## Task prompt
From the entries below, return exactly the lines beginning at the one that contains "pinky dip: (240, 247)" and ending at the one that contains "middle pip: (232, 173)", both of them included, and only those lines.

──────── Source information ────────

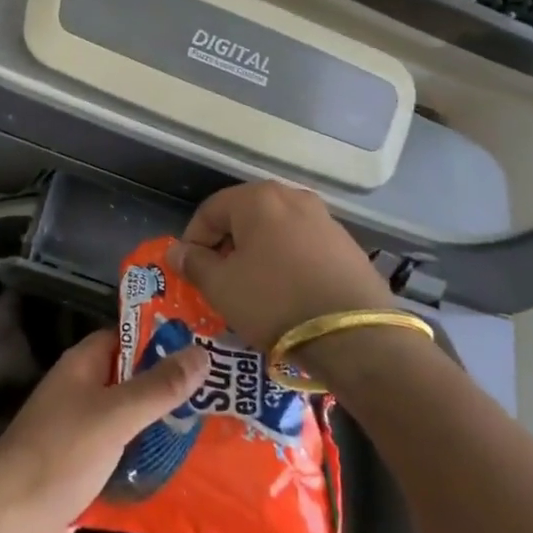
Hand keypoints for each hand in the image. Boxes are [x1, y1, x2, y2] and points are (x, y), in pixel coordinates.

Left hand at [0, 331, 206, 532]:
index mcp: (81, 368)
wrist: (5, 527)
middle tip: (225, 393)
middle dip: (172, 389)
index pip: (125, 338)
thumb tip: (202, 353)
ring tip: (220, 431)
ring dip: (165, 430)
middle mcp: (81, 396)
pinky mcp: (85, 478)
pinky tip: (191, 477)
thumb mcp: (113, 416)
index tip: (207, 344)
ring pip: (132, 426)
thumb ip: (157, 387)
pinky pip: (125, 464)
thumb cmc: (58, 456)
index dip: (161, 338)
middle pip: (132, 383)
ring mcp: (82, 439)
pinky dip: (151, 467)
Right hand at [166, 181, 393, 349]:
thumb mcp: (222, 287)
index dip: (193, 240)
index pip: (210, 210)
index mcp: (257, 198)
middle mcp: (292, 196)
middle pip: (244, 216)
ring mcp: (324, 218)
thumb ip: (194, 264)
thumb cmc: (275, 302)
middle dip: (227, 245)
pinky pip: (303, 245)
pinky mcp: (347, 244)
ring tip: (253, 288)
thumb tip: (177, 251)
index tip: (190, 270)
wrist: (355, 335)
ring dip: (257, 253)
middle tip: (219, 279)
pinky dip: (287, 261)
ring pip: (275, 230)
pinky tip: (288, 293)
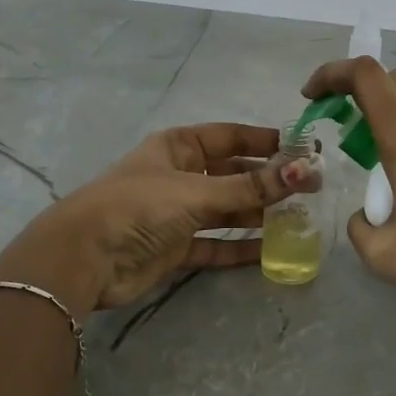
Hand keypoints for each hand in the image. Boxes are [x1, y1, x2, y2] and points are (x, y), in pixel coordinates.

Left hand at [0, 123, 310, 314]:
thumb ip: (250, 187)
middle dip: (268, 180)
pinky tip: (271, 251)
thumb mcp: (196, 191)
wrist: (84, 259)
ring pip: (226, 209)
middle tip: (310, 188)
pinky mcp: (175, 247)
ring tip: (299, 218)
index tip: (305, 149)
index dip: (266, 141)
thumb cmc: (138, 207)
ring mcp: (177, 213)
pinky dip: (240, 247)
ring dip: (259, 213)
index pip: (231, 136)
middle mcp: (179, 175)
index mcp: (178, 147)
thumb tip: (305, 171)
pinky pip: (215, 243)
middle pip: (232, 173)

────────
──────── Source information ────────

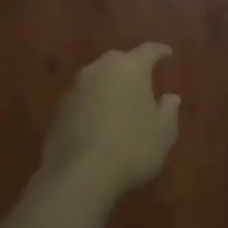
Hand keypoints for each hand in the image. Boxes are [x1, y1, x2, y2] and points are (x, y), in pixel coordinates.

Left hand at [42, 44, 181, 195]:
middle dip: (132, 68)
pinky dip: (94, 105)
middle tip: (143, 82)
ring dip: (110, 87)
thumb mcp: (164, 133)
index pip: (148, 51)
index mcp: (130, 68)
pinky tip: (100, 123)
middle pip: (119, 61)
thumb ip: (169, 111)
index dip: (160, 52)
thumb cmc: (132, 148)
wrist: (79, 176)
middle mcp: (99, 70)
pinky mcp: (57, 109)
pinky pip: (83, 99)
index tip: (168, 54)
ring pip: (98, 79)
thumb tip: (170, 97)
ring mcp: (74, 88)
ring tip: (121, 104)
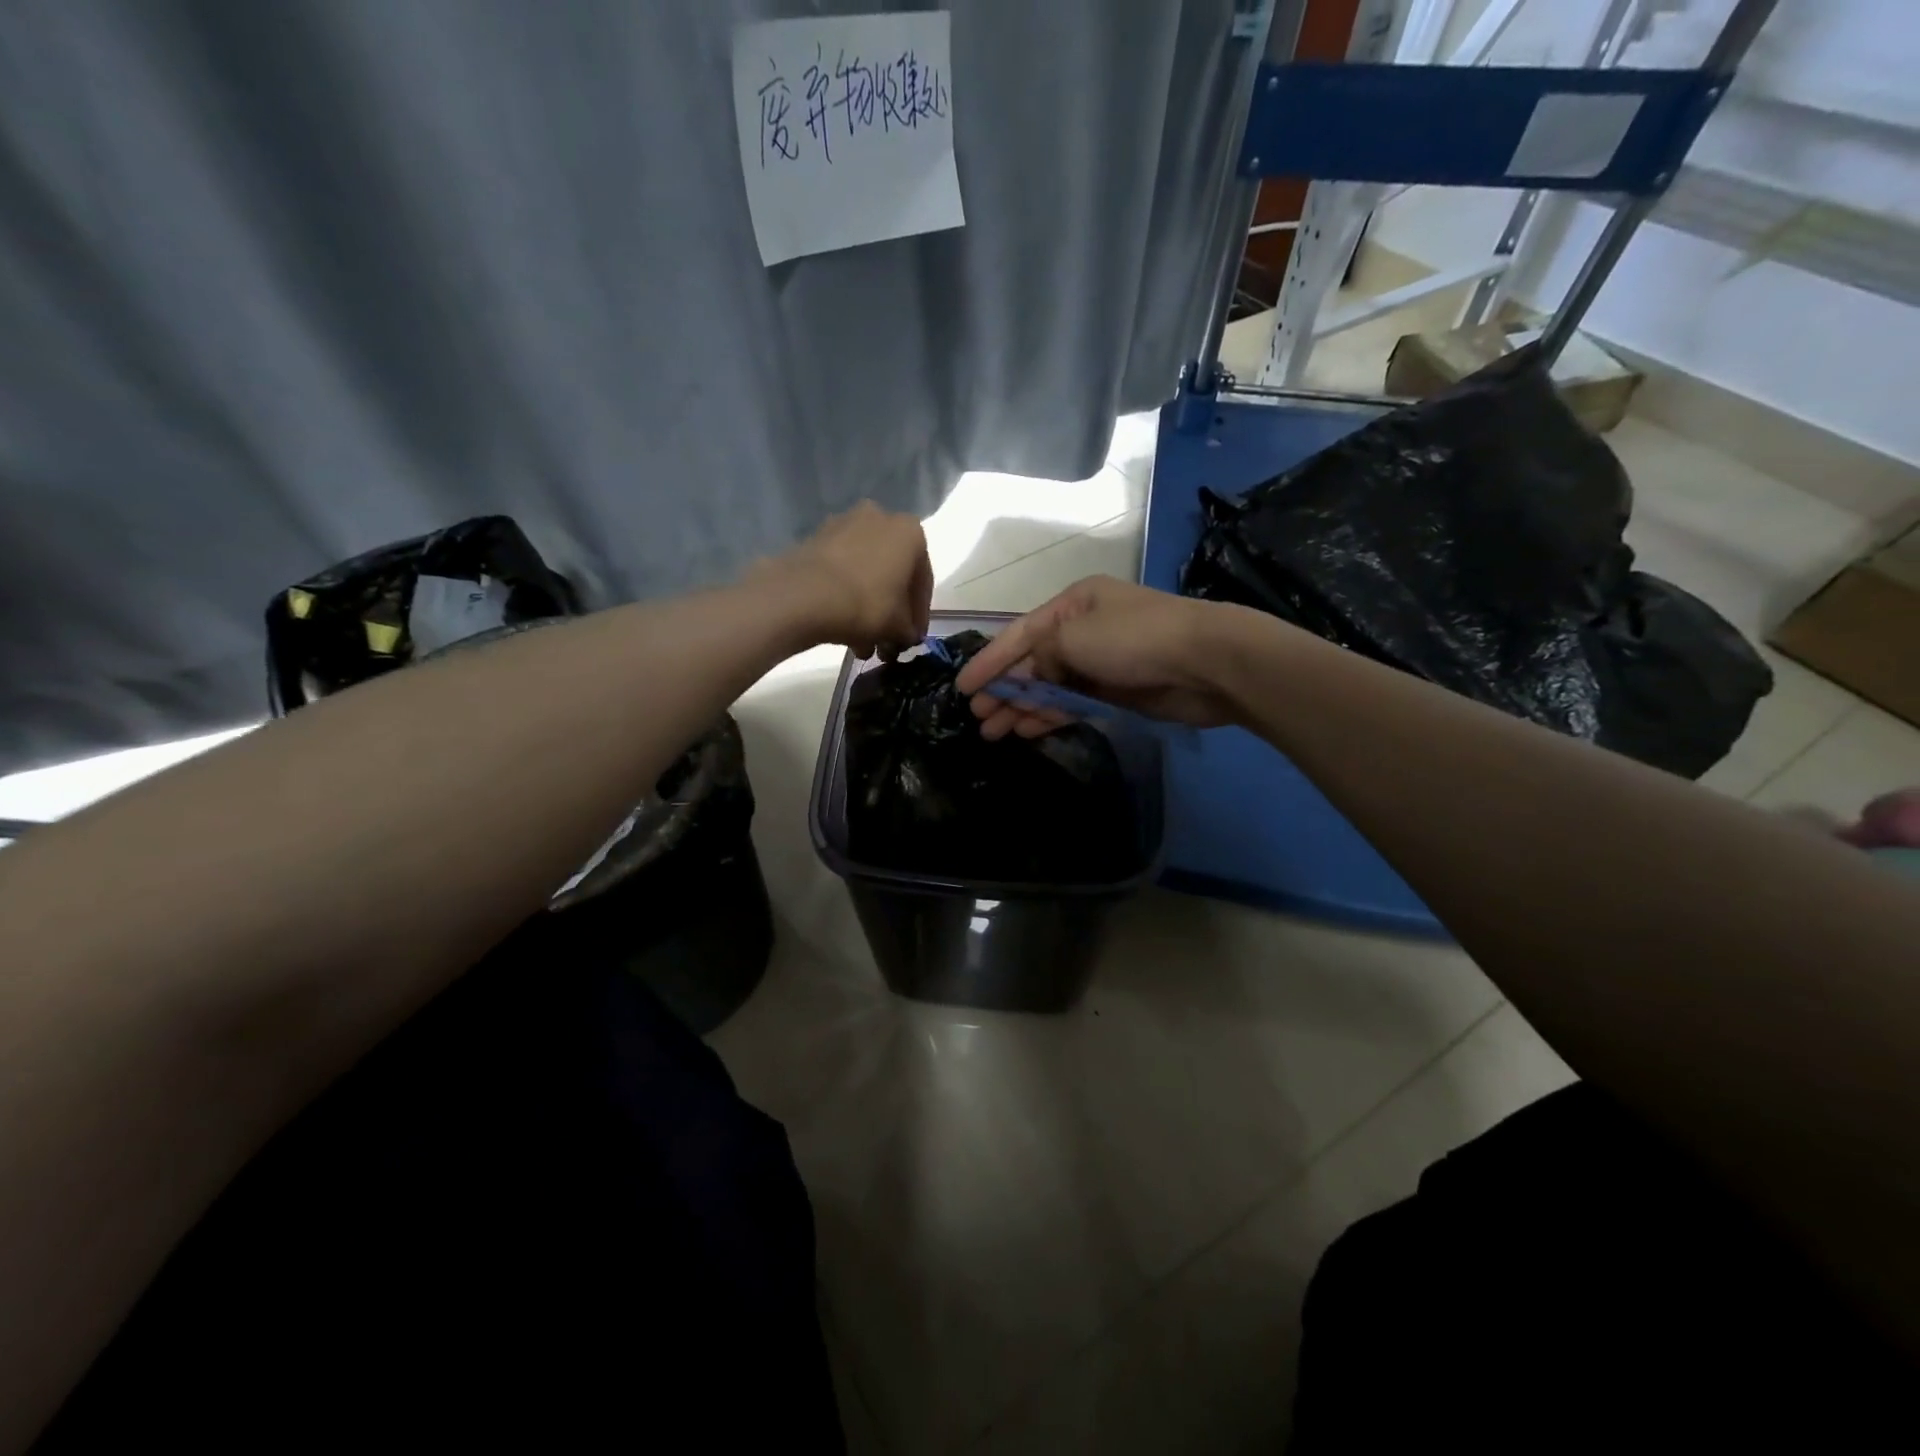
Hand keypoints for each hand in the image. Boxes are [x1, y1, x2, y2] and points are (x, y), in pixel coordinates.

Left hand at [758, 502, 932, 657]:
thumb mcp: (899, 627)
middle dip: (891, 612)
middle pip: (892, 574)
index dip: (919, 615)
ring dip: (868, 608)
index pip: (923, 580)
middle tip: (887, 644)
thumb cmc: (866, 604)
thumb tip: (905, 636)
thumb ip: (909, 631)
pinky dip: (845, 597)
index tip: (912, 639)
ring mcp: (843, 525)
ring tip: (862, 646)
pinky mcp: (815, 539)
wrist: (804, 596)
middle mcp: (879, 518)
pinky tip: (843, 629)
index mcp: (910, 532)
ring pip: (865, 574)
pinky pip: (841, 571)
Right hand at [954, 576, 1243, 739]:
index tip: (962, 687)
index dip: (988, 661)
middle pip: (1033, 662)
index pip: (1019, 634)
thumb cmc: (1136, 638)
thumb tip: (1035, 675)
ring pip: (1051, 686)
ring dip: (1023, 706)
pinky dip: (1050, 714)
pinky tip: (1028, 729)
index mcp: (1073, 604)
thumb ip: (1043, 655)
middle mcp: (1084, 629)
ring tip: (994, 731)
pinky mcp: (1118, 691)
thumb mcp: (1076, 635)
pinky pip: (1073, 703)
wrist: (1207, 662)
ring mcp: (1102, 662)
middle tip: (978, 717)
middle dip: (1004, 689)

────────
──────── Source information ────────

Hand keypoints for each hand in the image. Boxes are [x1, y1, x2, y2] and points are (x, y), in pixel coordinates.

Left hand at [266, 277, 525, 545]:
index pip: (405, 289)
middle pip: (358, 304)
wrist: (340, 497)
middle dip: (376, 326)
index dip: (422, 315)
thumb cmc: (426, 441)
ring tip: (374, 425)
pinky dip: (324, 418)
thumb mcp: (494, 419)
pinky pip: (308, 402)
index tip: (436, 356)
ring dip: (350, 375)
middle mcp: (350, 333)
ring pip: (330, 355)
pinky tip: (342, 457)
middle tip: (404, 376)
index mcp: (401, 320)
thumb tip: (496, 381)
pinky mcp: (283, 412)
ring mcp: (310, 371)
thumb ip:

────────

## Written solution
pinky dip: (240, 247)
ring dip: (259, 213)
index pip: (231, 136)
middle mcp: (179, 175)
index mcp: (178, 147)
thumb tip: (305, 171)
pinky pip: (215, 243)
middle pip: (232, 173)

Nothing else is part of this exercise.